Life table experiments were conducted on Brachionus manjavacas, a rotifer species, under two feeding conditions — ad libitum or free-fed, and caloric restriction with lower food quantities.

The study established maternal cohorts at specific ages to cover various reproductive stages, and the offspring were raised under controlled conditions.

The researchers recorded survival and daily reproduction data across the lifespan of the individual rotifers in the study. They also developed matrix population models to assess demographic parameters.

Each model incorporated individual attributes, including age and maternal age, along with environmental treatment. Furthermore, fertility and survival rates were estimated using non-parametric methods to ensure flexibility and precision.

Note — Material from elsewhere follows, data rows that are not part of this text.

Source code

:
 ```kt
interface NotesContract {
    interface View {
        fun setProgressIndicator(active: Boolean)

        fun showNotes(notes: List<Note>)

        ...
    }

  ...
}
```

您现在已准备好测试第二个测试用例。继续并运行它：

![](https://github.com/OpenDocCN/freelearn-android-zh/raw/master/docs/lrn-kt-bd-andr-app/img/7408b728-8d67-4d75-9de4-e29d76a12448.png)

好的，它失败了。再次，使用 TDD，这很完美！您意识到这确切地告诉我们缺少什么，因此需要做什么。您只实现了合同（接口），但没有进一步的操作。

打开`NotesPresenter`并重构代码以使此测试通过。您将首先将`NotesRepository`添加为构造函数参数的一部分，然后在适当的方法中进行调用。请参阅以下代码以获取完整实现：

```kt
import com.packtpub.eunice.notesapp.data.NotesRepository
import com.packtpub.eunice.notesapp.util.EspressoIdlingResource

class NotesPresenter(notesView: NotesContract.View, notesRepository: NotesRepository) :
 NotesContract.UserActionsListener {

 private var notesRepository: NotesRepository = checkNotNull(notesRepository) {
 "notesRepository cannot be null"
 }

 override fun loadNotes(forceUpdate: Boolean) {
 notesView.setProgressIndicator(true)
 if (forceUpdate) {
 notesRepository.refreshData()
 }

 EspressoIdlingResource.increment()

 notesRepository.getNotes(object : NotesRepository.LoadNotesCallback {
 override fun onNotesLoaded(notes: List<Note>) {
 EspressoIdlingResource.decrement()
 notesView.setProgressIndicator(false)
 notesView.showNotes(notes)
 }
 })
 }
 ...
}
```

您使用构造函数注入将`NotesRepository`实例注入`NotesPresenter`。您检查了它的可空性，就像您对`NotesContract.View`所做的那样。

For ad libitum conditions, fertility rates were determined through observed cumulative reproduction curves.

For the low-food group, the same methodology was used but modified to reflect reduced nutritional intake. Additionally, survival probabilities were interpolated and extrapolated to align with observed maternal age trends.

Furthermore, life table response experiments (LTRE) were used to analyze differences in population growth rates between feeding treatments. These analyses identified the contributions of changes in survival and fertility across age and maternal age classes.

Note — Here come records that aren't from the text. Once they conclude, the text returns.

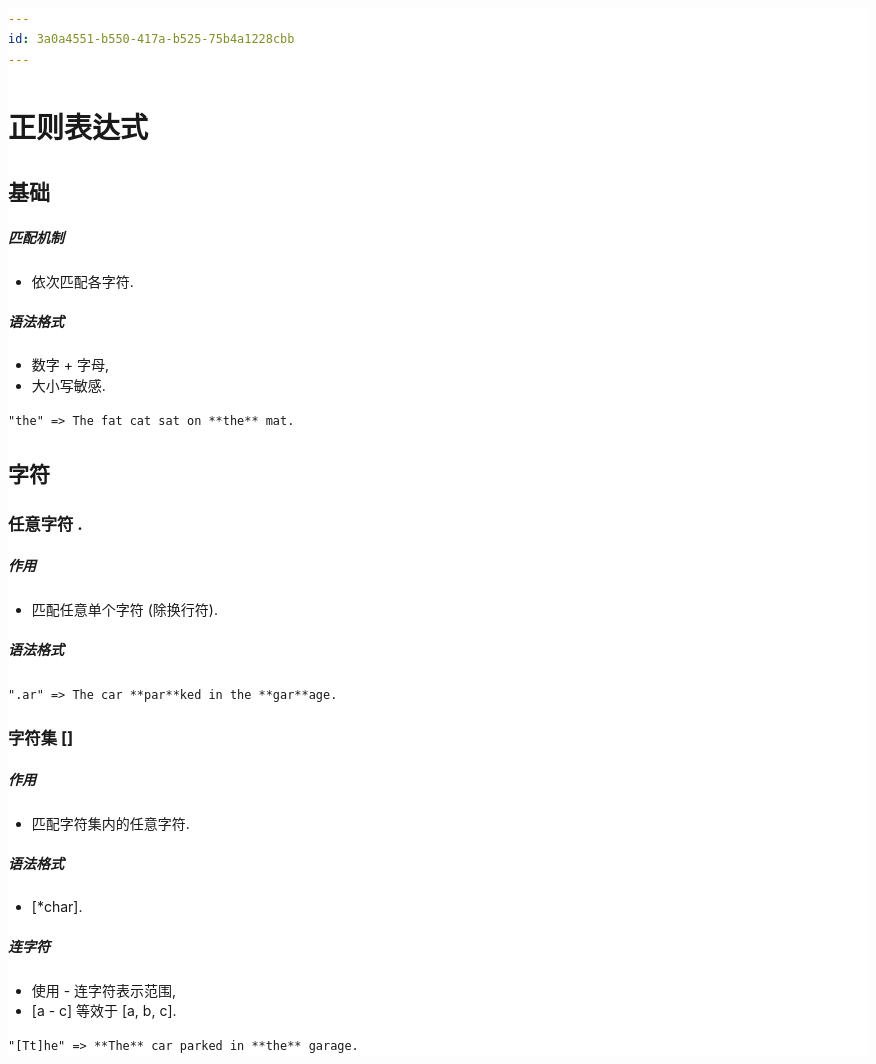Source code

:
 ```yaml
---
id: 3a0a4551-b550-417a-b525-75b4a1228cbb
---
```


# 正则表达式

## 基础

##### 匹配机制

- 依次匹配各字符.

##### 语法格式

- 数字 + 字母,
- 大小写敏感.

```regex
"the" => The fat cat sat on **the** mat.
```

## 字符

### 任意字符 .

##### 作用

- 匹配任意单个字符 (除换行符).

##### 语法格式

```regex
".ar" => The car **par**ked in the **gar**age.
```

### 字符集 \[\]

##### 作用

- 匹配字符集内的任意字符.

##### 语法格式

- [*char].

##### 连字符

- 使用 - 连字符表示范围,
- [a - c] 等效于 [a, b, c].

```regex
"[Tt]he" => **The** car parked in **the** garage.
```
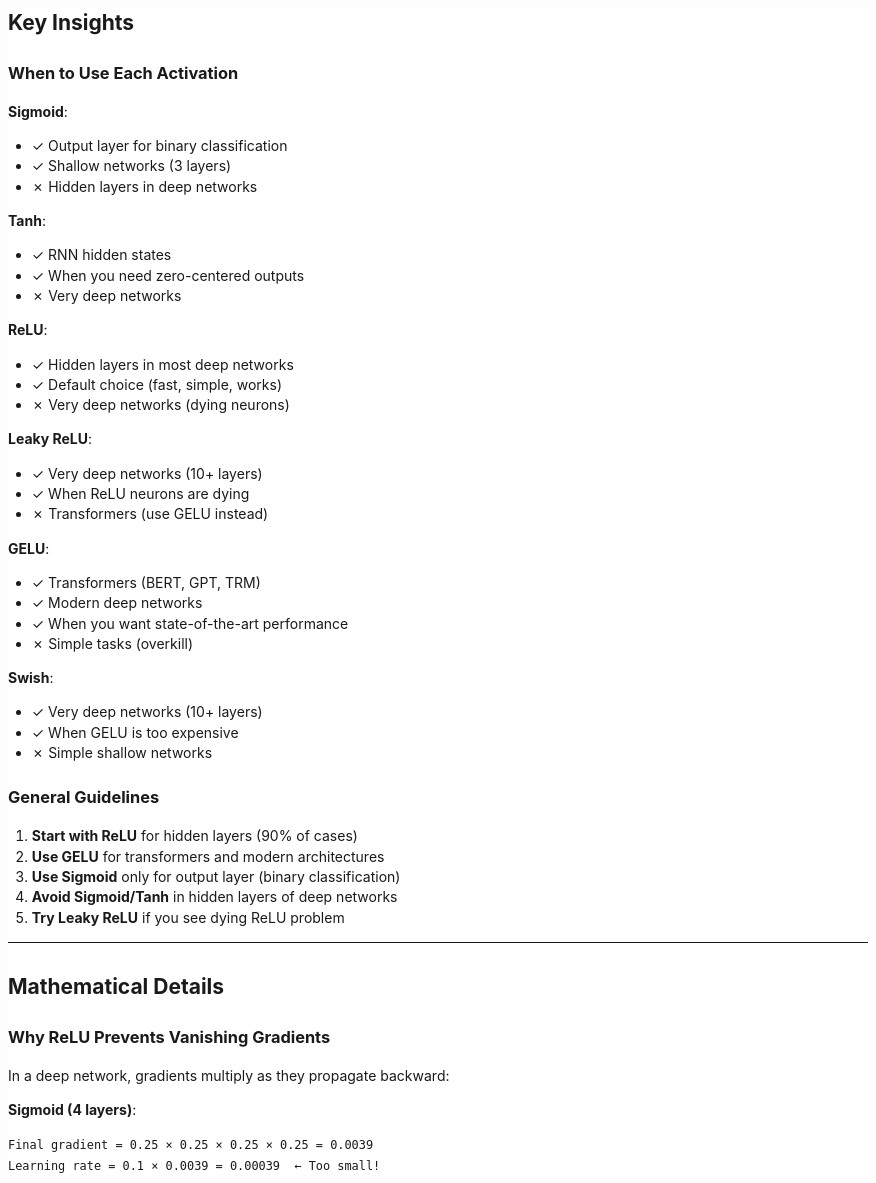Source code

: 
## Key Insights

### When to Use Each Activation

**Sigmoid**:
- ✓ Output layer for binary classification
- ✓ Shallow networks (3 layers)
- ✗ Hidden layers in deep networks

**Tanh**:
- ✓ RNN hidden states
- ✓ When you need zero-centered outputs
- ✗ Very deep networks

**ReLU**:
- ✓ Hidden layers in most deep networks
- ✓ Default choice (fast, simple, works)
- ✗ Very deep networks (dying neurons)

**Leaky ReLU**:
- ✓ Very deep networks (10+ layers)
- ✓ When ReLU neurons are dying
- ✗ Transformers (use GELU instead)

**GELU**:
- ✓ Transformers (BERT, GPT, TRM)
- ✓ Modern deep networks
- ✓ When you want state-of-the-art performance
- ✗ Simple tasks (overkill)

**Swish**:
- ✓ Very deep networks (10+ layers)
- ✓ When GELU is too expensive
- ✗ Simple shallow networks

### General Guidelines

1. **Start with ReLU** for hidden layers (90% of cases)
2. **Use GELU** for transformers and modern architectures
3. **Use Sigmoid** only for output layer (binary classification)
4. **Avoid Sigmoid/Tanh** in hidden layers of deep networks
5. **Try Leaky ReLU** if you see dying ReLU problem

---

## Mathematical Details

### Why ReLU Prevents Vanishing Gradients

In a deep network, gradients multiply as they propagate backward:

**Sigmoid (4 layers)**:
```
Final gradient = 0.25 × 0.25 × 0.25 × 0.25 = 0.0039
Learning rate = 0.1 × 0.0039 = 0.00039  ← Too small!
```
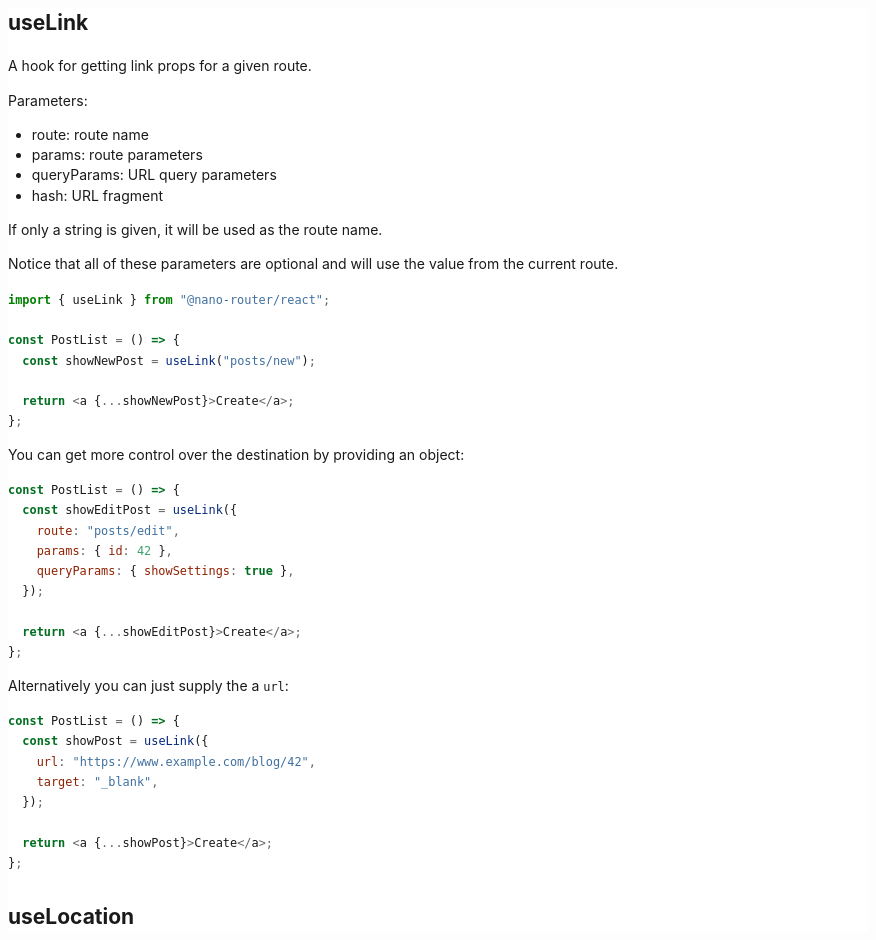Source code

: ## useLink

A hook for getting link props for a given route.

Parameters:

- route: route name
- params: route parameters
- queryParams: URL query parameters
- hash: URL fragment

If only a string is given, it will be used as the route name.

Notice that all of these parameters are optional and will use the value from the
current route.

```js
import { useLink } from "@nano-router/react";

const PostList = () => {
  const showNewPost = useLink("posts/new");

  return <a {...showNewPost}>Create</a>;
};
```

You can get more control over the destination by providing an object:

```js
const PostList = () => {
  const showEditPost = useLink({
    route: "posts/edit",
    params: { id: 42 },
    queryParams: { showSettings: true },
  });

  return <a {...showEditPost}>Create</a>;
};
```

Alternatively you can just supply the a `url`:

```js
const PostList = () => {
  const showPost = useLink({
    url: "https://www.example.com/blog/42",
    target: "_blank",
  });

  return <a {...showPost}>Create</a>;
};
```

## useLocation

Additional hypothetical scenarios were also modeled to simulate stationary populations while adjusting fertility or survival to match natural constraints. The researchers aimed to highlight how caloric restriction and maternal age influence individual life histories, including lifespan extension, delayed reproduction, and shifts in fertility timing.

Major Findings

The findings showed that maternal age and caloric restriction interact in complex ways to influence rotifer population dynamics. Caloric restriction was found to extend the lifespan but delay reproduction, leading to a decrease in the population growth rate.

Individuals' reproductive value was observed to shift under low food conditions, with higher contributions from older maternal and offspring ages. Furthermore, fertility and survival exhibited trade-offs across ages and maternal ages, with caloric restriction mitigating some negative effects of maternal effect senescence.

The population growth rates were significantly lower (1.8789) under caloric restriction as compared to ad libitum conditions (1.9363). The study also found that the lifetime reproductive output remained consistent across treatments, but the timing of reproductive events had shifted.

Fertility contributions under low food conditions were higher at older ages and maternal ages. Survival rates showed similar compensatory patterns, with decreased early-age survival and increased longevity at older maternal ages.

Moreover, the LTRE analyses revealed that differences in population growth rates between feeding treatments were primarily due to reduced fertility at young maternal ages under caloric restriction.

The findings emphasized the interaction between maternal age and caloric restriction and demonstrated how life history traits adapt to environmental constraints. The delayed reproduction under caloric restriction while extending lifespan led to complex trade-offs that affected overall fitness and population structure.

Conclusions

Overall, the study drew attention to the intricate balance between environmental factors and individual life history traits in shaping population dynamics.

The results showed that caloric restriction in rotifers extended lifespan but delayed reproduction, altering population growth rates and reproductive timing. The findings highlighted the compensatory effects of maternal age and survival in mitigating fitness losses under nutritional stress.

By integrating demographic models with experimental data, the study provided insights into how environmental conditions and biological attributes jointly influence evolutionary and ecological processes.